When I was researching a book on addiction, an expert told me: ‘Men disguise their shopping problem as “collecting”. Foraging and organising purchases become more important than consuming them.’ How true. I was thrilled when, visiting the legendary Amoeba Records in Los Angeles last year, I found a boxed set of the symphonies of the fine Finnish composer Aulis Sallinen. But not thrilled enough, so far, to play them. They are, however, meticulously labelled in my iTunes library. (Many internet porn addicts are the same: it’s the collecting urge, as much as sexual compulsion, that leads them to download thousands of images, most of which they barely glance at.)

At the heart of addiction lies the replacement of people by things. I have twice as many CDs as I had a decade ago — maybe 3,000 — and half as many friends. This wouldn’t be so depressing if all my spare time was spent listening to music: I certainly don’t regret the evenings I devoted last week to my current obsession, Parsifal. But the OCD-style hunting and reshuffling of discs is another matter.

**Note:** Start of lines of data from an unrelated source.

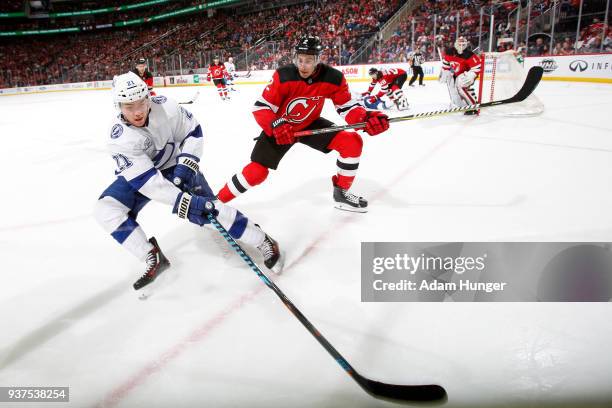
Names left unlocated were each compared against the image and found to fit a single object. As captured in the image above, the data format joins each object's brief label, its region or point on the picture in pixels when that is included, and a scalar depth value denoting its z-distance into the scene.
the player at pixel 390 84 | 6.84
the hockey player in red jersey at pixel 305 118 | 2.43
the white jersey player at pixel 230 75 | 11.34
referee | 10.57
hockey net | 5.86
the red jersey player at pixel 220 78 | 10.40
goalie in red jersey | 6.01
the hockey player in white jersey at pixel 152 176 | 1.80
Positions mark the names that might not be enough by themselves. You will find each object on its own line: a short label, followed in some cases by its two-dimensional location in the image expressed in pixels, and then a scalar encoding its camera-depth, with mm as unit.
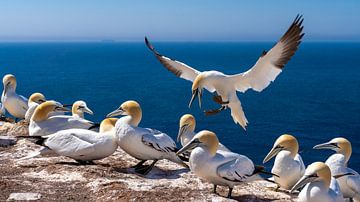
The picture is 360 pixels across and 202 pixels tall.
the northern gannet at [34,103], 10258
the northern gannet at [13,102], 12031
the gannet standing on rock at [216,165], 5969
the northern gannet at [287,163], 6848
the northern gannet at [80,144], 6918
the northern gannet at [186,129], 8635
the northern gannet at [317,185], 5609
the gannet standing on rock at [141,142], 6945
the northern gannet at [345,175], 7156
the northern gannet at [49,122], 8188
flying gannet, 8836
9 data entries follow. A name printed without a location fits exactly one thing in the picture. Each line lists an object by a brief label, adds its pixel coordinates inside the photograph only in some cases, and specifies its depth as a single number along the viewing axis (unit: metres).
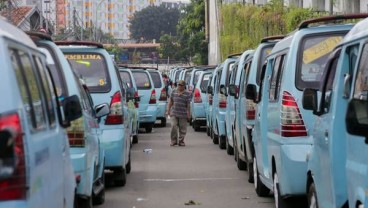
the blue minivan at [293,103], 9.62
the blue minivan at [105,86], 12.80
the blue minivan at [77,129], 9.12
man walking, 21.69
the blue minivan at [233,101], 16.18
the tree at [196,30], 81.81
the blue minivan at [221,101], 20.50
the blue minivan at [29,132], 5.13
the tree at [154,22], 153.88
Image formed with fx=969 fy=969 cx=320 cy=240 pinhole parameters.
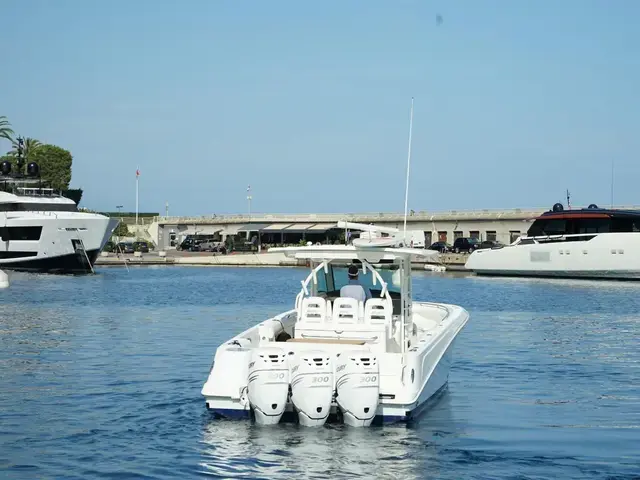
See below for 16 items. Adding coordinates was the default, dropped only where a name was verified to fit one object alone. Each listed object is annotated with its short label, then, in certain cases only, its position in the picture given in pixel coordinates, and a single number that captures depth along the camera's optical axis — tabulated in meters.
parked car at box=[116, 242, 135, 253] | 116.59
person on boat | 18.56
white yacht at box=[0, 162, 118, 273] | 73.81
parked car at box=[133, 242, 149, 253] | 122.81
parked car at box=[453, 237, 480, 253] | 102.38
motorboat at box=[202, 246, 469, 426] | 14.64
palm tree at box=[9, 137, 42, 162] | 121.79
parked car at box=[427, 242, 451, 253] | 102.32
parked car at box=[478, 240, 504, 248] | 97.54
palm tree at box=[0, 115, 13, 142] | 109.04
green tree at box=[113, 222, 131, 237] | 135.07
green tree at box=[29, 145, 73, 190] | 135.25
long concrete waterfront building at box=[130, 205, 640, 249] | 111.19
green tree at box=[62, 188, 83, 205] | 88.75
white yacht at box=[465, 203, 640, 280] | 69.19
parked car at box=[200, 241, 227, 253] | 125.49
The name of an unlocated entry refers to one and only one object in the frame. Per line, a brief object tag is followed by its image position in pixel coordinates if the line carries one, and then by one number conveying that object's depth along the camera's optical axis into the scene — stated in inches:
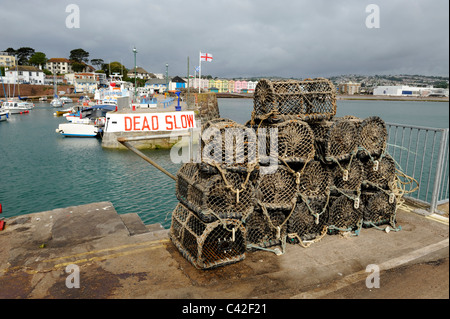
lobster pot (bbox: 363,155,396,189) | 224.5
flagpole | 1518.7
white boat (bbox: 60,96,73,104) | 3386.3
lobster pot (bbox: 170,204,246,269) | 168.4
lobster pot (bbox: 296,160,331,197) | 201.2
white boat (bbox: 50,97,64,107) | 2924.5
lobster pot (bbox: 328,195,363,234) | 213.0
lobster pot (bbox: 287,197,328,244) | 201.2
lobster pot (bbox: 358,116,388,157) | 217.6
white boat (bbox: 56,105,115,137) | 1327.5
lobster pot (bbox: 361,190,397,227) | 223.9
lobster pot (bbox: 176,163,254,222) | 169.2
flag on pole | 1525.6
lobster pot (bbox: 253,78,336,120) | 209.2
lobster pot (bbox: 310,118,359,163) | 203.0
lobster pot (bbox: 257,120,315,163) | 193.0
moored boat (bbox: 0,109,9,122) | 1920.0
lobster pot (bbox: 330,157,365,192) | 211.6
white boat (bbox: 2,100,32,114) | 2370.7
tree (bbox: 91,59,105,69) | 5787.4
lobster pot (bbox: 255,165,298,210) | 193.8
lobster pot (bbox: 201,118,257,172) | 174.4
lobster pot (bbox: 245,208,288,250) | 193.6
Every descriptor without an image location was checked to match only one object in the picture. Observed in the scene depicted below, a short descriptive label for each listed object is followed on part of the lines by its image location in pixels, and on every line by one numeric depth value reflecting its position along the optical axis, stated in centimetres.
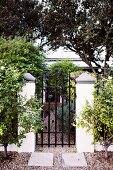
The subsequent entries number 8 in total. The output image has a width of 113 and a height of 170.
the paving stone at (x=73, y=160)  479
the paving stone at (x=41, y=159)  481
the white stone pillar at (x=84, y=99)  541
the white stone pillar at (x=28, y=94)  540
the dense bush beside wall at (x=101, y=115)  491
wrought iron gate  592
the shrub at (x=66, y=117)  635
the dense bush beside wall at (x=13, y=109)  477
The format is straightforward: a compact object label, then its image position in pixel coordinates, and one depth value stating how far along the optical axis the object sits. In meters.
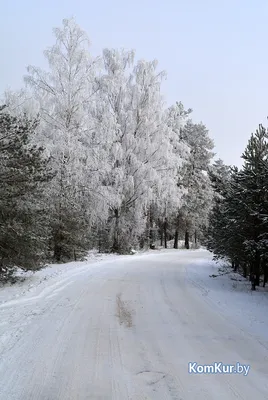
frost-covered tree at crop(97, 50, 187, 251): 22.75
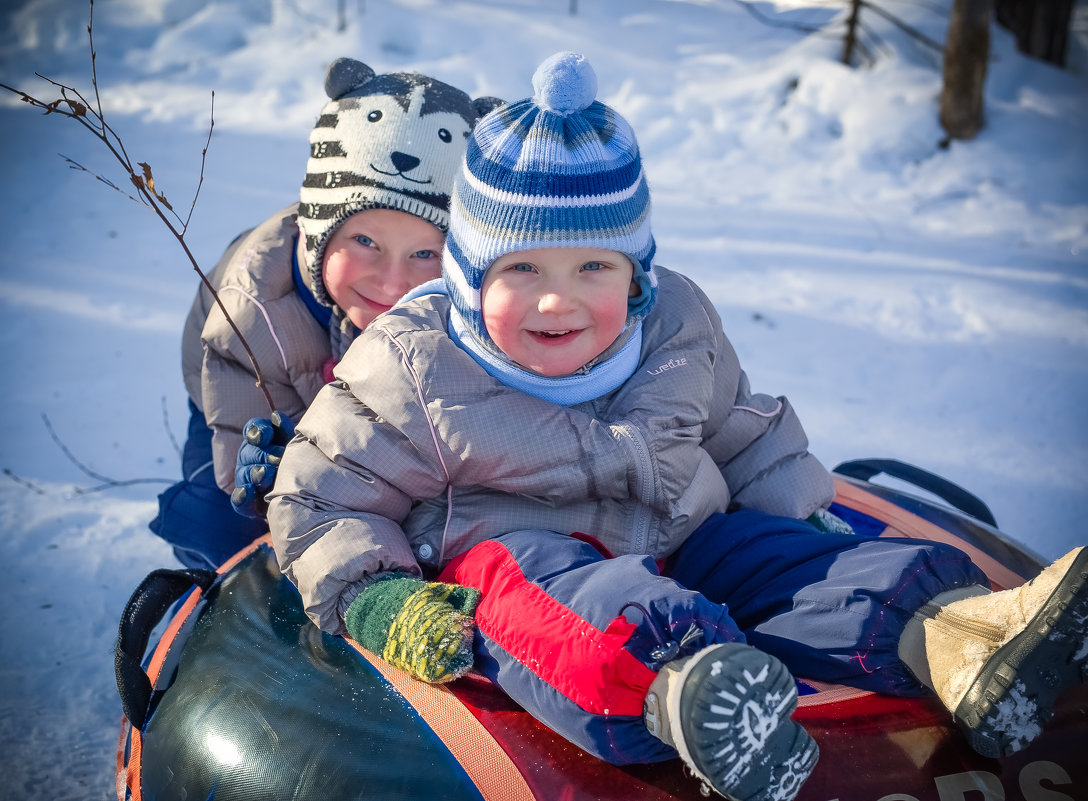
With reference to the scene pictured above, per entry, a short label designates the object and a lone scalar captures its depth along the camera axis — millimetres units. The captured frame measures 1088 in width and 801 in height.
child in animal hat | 2004
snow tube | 1260
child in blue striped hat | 1217
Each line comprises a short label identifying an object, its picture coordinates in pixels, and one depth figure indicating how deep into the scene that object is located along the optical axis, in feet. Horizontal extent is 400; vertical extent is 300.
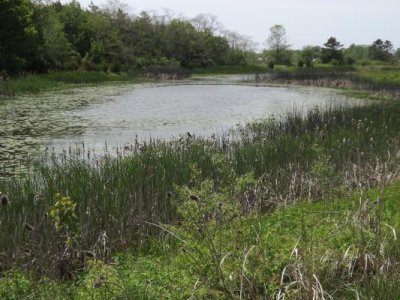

There’s a solution, of course: concerts — a human encounter even if you go on your own. Like all addicts I’m reluctant to take the first step, but fortunately I have a marvellously intuitive sister. Her Christmas present to me was a voucher for concerts at Cadogan Hall — ‘because you need to get out more’. So that’s my New Year’s resolution. Apart from anything else, I need reminding that, compared to CDs, live music-making is far more likely to leave you punching the air with excitement. Or, to put it another way, it’s a pure hit compared to digital Methadone. My first concert of 2014 is the day after tomorrow. And, in the meantime, some Michael Haydn CDs are looking for a good home.